▸ WORK REQUEST:
Set down exactly the lines below between the line holding "Hematoxylin and eosin" and the line holding "- review note", inclusive; no other line belongs in the answer.

▸ DATA FOR THIS TASK:
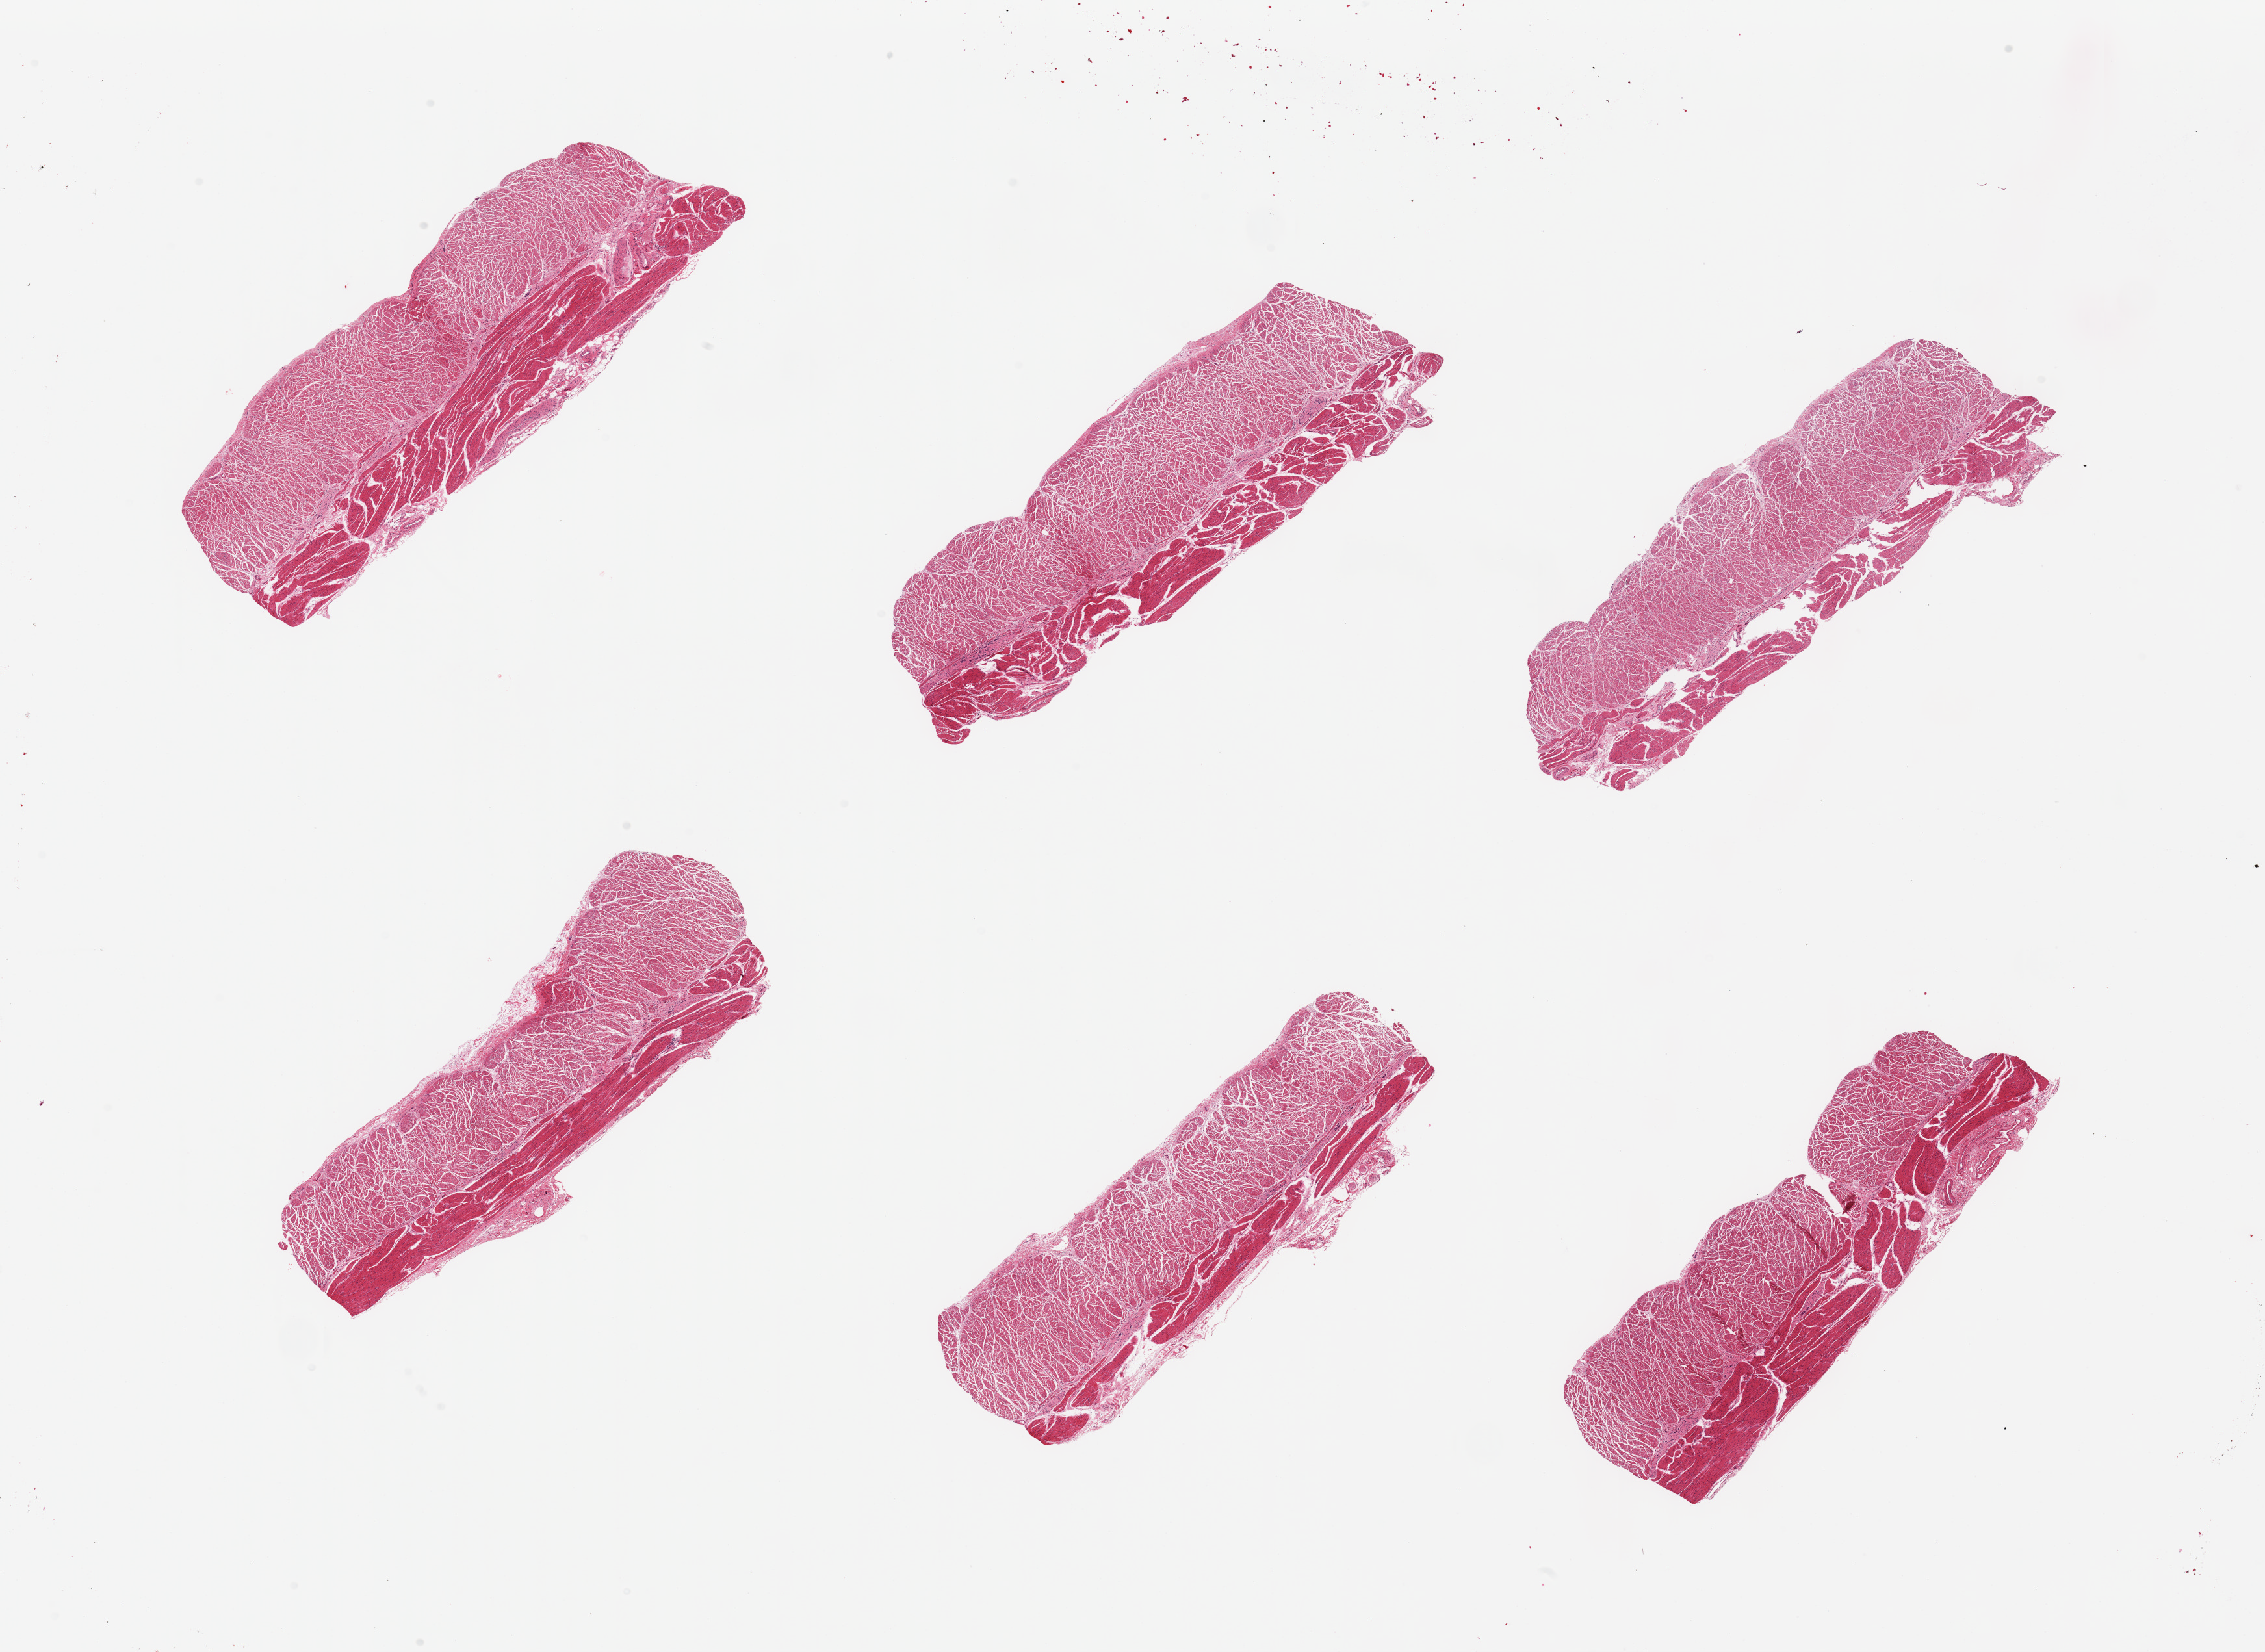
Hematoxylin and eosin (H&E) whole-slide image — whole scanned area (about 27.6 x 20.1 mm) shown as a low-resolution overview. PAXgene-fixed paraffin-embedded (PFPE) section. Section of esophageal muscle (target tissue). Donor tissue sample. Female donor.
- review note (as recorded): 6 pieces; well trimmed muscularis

* * *

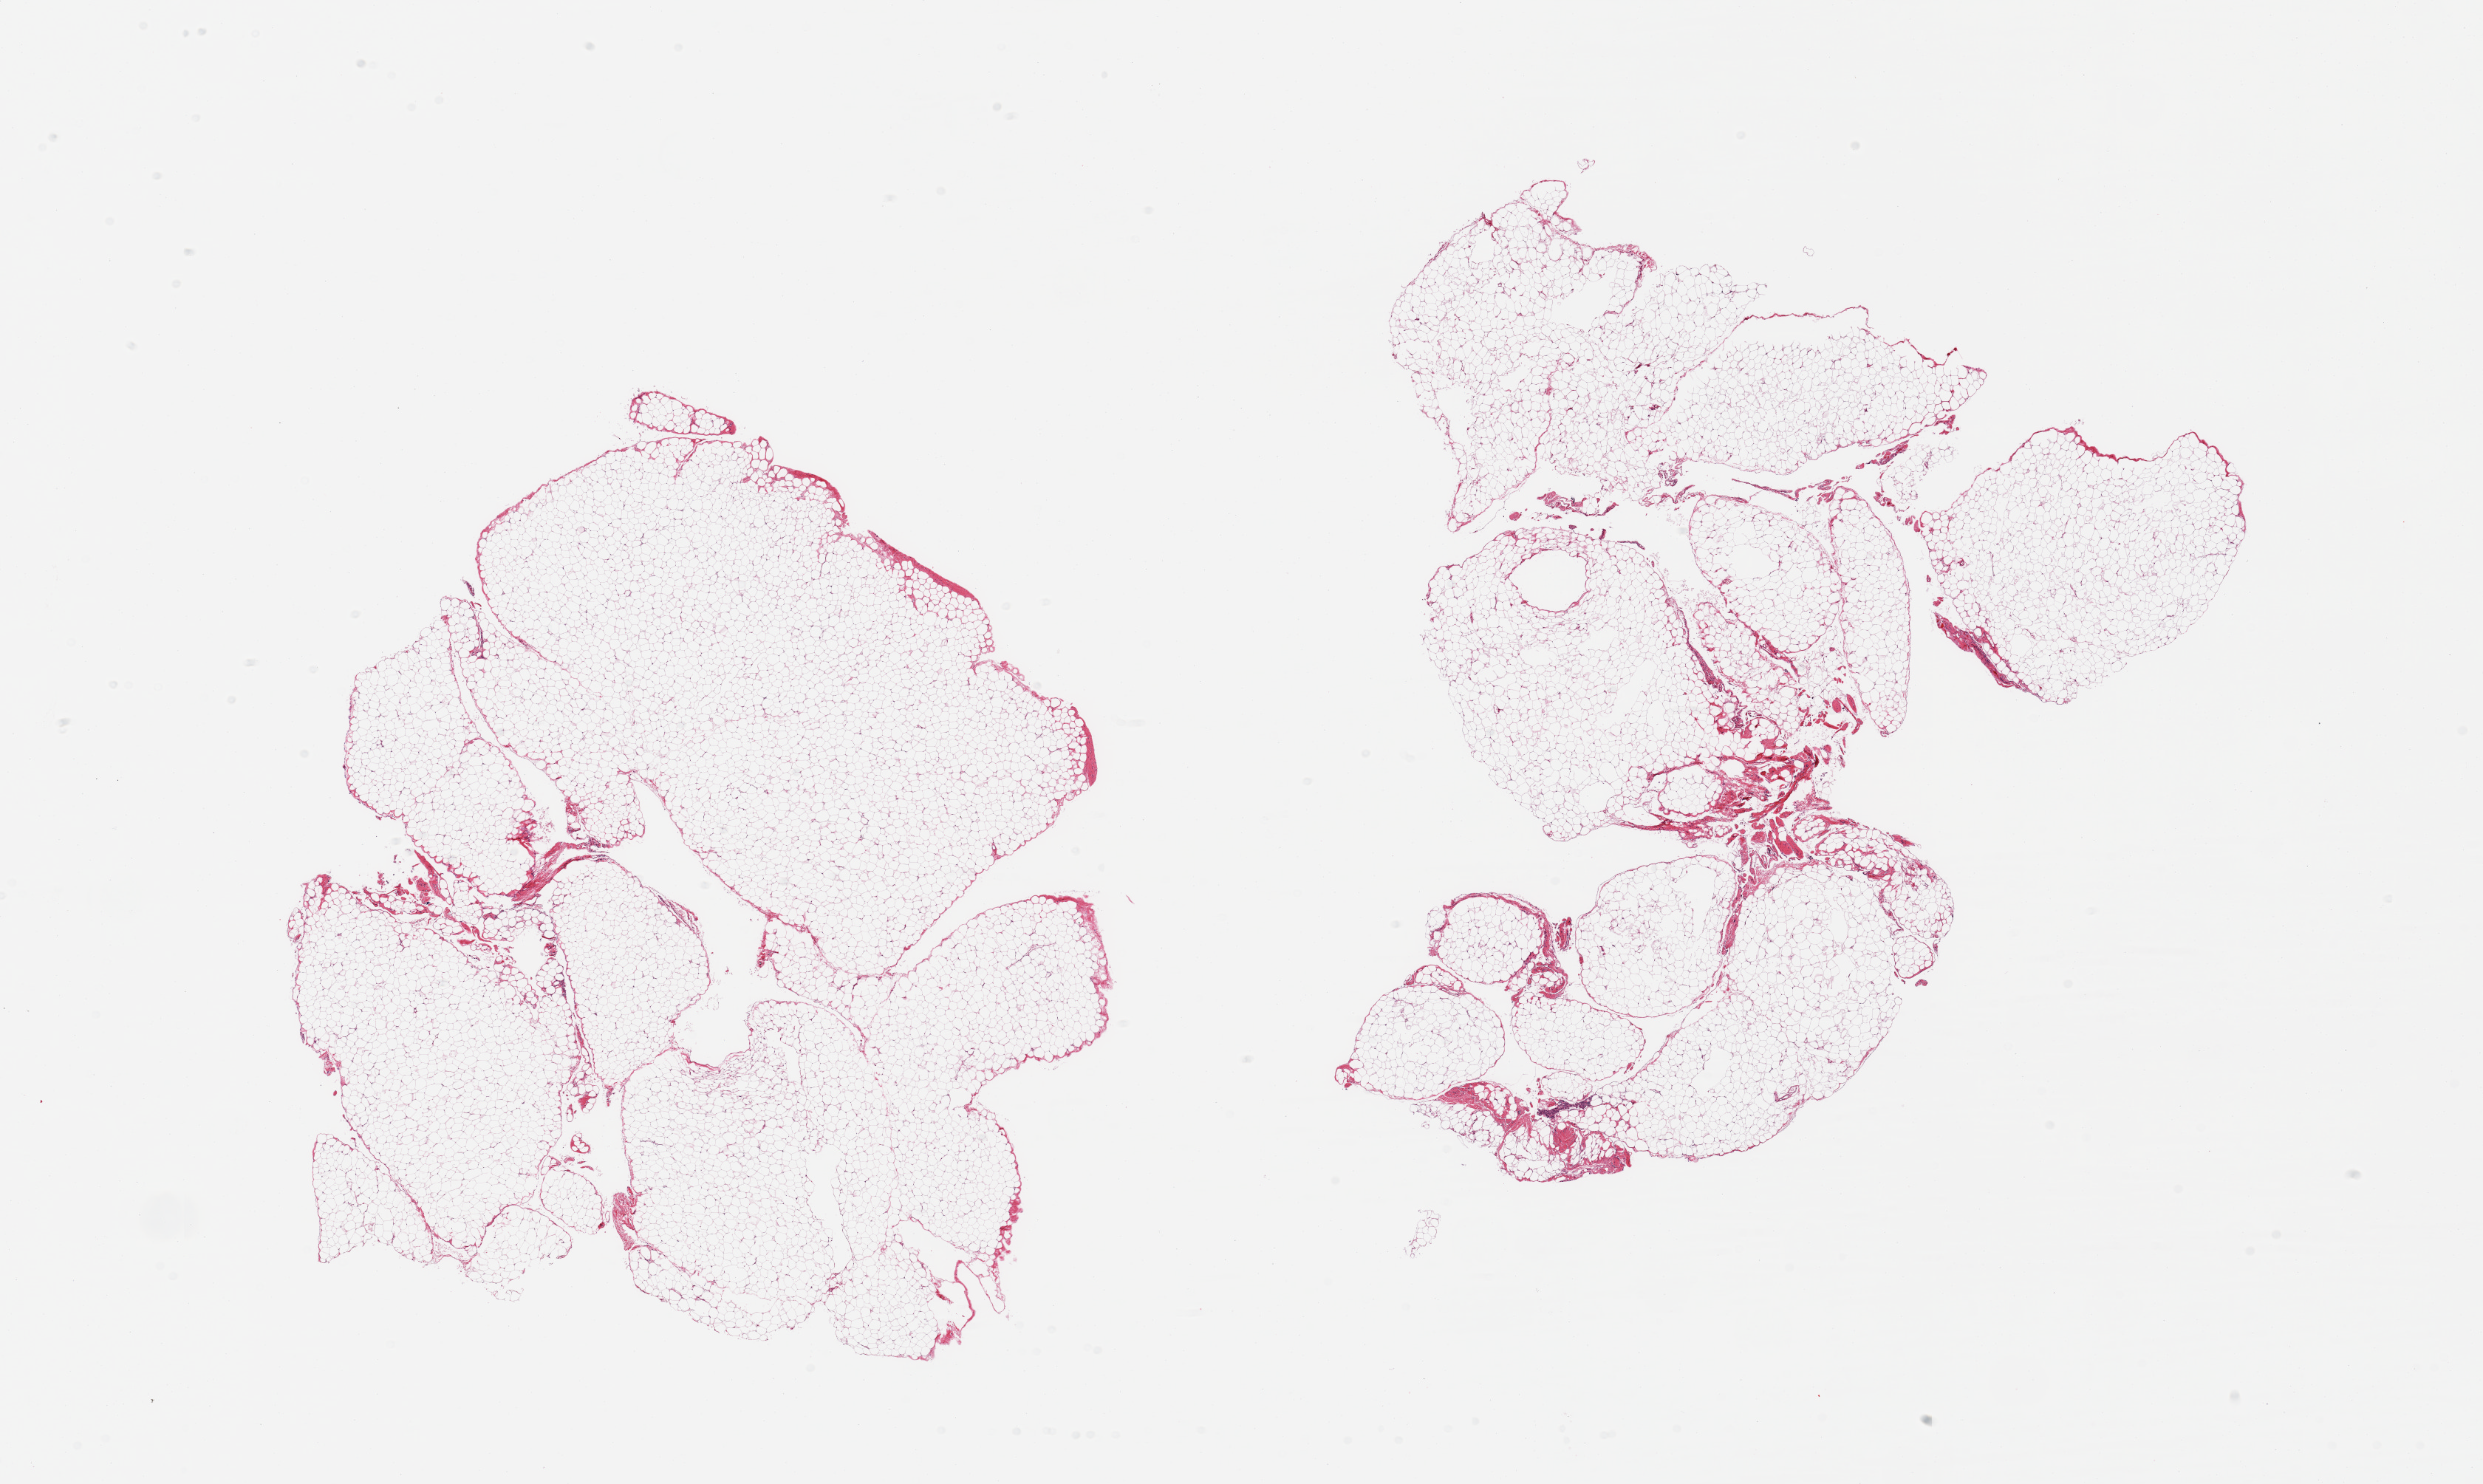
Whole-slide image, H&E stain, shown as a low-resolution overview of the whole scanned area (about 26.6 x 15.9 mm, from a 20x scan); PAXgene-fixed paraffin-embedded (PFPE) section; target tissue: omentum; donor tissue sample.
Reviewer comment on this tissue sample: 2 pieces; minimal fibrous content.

▸ SOLUTION FOR THIS PROBLEM:
Hematoxylin and eosin (H&E) whole-slide image — whole scanned area (about 27.6 x 20.1 mm) shown as a low-resolution overview. PAXgene-fixed paraffin-embedded (PFPE) section. Section of esophageal muscle (target tissue). Donor tissue sample. Female donor.
- review note (as recorded): 6 pieces; well trimmed muscularis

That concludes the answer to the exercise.